> **Stored data**:

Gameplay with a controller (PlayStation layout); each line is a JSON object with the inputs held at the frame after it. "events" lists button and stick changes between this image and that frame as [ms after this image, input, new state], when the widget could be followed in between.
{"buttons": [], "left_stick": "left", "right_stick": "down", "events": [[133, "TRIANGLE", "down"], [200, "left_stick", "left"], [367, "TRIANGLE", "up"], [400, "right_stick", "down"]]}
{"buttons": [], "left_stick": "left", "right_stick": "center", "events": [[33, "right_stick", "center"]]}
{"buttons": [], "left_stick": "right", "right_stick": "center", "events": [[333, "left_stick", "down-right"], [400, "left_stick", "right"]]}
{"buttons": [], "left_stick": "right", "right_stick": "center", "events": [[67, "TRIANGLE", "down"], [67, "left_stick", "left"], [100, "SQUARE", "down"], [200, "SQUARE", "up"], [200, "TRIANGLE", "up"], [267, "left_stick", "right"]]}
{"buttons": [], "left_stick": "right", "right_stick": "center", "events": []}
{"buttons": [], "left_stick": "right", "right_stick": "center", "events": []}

> **Problem**: Where does the word "down" occur in the records? Return every line that holds it.

> **Answer box**:
{"buttons": [], "left_stick": "left", "right_stick": "down", "events": [[133, "TRIANGLE", "down"], [200, "left_stick", "left"], [367, "TRIANGLE", "up"], [400, "right_stick", "down"]]}
{"buttons": [], "left_stick": "right", "right_stick": "center", "events": [[333, "left_stick", "down-right"], [400, "left_stick", "right"]]}
{"buttons": [], "left_stick": "right", "right_stick": "center", "events": [[67, "TRIANGLE", "down"], [67, "left_stick", "left"], [100, "SQUARE", "down"], [200, "SQUARE", "up"], [200, "TRIANGLE", "up"], [267, "left_stick", "right"]]}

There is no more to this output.